*I am not a tax professional. This is meant to be an educational tool and NOT a recommendation. Each personal situation is different and there’s a lot of grey area in self-employed deductions. If you have questions (even just little ones) … talk to a tax expert.*
One of the coolest things about life as an artist is that you’re forced to always be learning.
Something you won’t hear very often…
“Today I learned all the Art… I guess that’s done with…”
Actors, dancers, musicians… are constantly studying not matter what level they’re at. Working with teachers, private coachings, doing classes and looking for anything to help them grow as an artist.
What a beautiful thing.
But how do we translate that really nice thought into black and white numbers at tax time?
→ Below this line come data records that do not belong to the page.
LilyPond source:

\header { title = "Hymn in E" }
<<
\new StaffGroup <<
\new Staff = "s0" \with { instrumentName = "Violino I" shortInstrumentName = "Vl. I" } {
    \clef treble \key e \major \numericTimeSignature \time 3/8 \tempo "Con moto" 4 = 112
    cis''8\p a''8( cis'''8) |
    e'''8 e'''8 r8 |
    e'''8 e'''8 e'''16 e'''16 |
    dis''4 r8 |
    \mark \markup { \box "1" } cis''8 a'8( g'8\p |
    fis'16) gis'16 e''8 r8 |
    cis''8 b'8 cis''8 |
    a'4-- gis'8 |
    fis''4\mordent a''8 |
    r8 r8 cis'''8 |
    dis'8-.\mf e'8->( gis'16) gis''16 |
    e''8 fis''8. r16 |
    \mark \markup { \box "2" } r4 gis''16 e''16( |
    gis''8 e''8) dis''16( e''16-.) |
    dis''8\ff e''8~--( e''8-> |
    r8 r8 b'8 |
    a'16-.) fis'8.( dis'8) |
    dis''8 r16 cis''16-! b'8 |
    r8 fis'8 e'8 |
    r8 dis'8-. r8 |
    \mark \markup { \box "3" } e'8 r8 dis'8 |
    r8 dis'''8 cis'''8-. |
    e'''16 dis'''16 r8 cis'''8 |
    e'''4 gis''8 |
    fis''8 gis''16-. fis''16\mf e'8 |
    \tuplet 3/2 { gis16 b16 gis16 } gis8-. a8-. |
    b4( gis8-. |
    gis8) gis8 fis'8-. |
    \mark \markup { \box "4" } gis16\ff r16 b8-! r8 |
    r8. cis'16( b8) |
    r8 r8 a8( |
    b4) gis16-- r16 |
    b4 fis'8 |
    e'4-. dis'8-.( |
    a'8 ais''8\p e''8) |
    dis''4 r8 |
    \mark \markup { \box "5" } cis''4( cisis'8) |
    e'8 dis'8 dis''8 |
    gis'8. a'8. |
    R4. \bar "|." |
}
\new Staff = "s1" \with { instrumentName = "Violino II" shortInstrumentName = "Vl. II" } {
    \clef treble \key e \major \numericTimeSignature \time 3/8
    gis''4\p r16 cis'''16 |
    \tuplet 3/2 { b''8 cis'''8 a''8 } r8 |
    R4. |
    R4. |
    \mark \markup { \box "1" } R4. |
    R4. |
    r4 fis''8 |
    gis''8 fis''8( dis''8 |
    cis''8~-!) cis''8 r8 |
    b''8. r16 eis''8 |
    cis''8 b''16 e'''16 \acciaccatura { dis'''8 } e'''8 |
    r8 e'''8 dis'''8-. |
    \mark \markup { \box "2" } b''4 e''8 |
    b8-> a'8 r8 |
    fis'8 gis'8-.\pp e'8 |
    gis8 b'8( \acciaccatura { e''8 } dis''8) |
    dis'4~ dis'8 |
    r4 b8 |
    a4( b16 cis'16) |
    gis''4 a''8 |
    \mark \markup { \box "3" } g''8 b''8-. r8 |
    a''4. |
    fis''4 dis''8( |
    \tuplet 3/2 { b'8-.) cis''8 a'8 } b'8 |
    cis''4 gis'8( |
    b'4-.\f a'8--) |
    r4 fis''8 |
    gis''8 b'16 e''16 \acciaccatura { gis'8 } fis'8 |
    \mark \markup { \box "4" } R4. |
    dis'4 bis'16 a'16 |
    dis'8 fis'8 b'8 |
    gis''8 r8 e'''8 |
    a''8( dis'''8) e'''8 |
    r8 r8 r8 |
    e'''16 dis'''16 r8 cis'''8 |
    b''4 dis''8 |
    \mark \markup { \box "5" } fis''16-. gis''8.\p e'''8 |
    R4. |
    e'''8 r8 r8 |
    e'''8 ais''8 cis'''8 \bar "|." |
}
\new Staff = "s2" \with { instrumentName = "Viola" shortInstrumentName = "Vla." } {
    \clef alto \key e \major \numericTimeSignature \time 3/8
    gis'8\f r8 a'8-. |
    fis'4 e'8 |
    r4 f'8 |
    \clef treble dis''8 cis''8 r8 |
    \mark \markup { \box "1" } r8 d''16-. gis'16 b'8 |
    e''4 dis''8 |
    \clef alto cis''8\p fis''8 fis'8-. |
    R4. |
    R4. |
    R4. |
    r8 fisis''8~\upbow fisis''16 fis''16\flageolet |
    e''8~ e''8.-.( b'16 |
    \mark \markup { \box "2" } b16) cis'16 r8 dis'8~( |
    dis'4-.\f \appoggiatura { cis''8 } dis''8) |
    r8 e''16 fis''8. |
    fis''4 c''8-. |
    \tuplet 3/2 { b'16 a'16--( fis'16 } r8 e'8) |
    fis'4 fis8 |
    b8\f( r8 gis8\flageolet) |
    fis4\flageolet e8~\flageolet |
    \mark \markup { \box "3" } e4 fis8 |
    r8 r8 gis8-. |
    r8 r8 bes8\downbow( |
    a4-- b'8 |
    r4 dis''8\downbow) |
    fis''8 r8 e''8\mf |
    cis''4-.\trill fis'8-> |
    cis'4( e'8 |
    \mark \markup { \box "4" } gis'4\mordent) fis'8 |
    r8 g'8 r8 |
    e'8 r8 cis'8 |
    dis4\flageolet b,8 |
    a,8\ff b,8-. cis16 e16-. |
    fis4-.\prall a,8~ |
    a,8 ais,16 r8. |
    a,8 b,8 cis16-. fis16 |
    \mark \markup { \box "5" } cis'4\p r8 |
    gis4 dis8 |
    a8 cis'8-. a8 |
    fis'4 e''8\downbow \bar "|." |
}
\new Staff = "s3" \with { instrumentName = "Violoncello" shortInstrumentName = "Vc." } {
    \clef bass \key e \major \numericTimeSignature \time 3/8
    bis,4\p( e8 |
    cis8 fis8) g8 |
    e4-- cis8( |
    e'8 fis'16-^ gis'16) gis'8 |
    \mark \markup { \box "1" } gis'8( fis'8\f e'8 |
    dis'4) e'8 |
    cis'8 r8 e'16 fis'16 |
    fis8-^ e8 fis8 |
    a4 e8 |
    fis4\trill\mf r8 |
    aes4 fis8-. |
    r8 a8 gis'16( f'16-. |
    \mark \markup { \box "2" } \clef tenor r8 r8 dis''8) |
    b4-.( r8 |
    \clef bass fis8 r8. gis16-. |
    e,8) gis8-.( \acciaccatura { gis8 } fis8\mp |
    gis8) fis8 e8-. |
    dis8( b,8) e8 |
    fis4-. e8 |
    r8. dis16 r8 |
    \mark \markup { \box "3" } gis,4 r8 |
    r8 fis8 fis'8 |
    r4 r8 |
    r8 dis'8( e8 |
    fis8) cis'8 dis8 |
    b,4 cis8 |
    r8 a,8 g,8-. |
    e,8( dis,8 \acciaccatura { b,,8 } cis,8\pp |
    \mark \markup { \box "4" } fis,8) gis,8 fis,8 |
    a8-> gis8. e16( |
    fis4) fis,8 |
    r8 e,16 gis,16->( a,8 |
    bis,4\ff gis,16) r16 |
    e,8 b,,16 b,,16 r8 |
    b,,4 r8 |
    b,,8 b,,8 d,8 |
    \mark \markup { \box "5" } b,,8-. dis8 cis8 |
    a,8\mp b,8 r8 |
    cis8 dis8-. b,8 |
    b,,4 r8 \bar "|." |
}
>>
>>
How to find your ‘professional development deduction’ when everything you do seems like professional development….
In my life there are some clear and indisputable development costs.
- Voice lessons
- Music coachings
- Acting classes
I’m clearly spending money on structured activities in order to get better at what I do (and hopefully get some work).
In my mind I could give a good argument to any auditor on the value of those business expenses.
But what about these:
- Movies tickets
- Concert tickets
- A month long trip to France to look through sculpture museums
Those are some murky waters.
I bet there are some people who look at those last 3 things and don’t see anything wrong with that list, and some who can’t believe that people might claim those as legit business expenses.
So who’s right?
The reason the rules aren’t black and white…
It’s not simple.
Every business is different, and so it’s not about trying to find a hard and fast rule and applying it.
You need to look to your specific industry. Your own specific business. And ask a few questions:
- is this expense going to help me make money?
- is this expense necessary for my business?
- can I justify it to someone who’s not in my industry in just a few sentences?
If you answered ‘no’ to any of these maybe it’s not worth the risk. Or maybe you should just check it with your accountant and see what they think.
Here’s how I’ve been thinking of it…
This is NOT something that’s backed up by the tax code, but it’s where I’ve landed after thinking a lot about the word ‘reasonable’ (a word they use like 50 times a page on the CRA website).
There are so many things I do to ‘develop’ as an artist. I watch movies, I read plays (or at least I started one last week), I see shows.
But a lot of that I would do even if I wasn’t a working artist.
I love movies, and Netflix, and live theatre.
So if I’m working on a specific role which is inspired by a movie. I might use that as a business expense.
If I go to the opera to help research a role I’ve been working on. I might claim that.
But no matter how much I learn about acting from Kevin Spacey by watching House of Cards… I don’t consider Netflix a business expense.
I know other artists feel differently… but that’s where I’ve landed.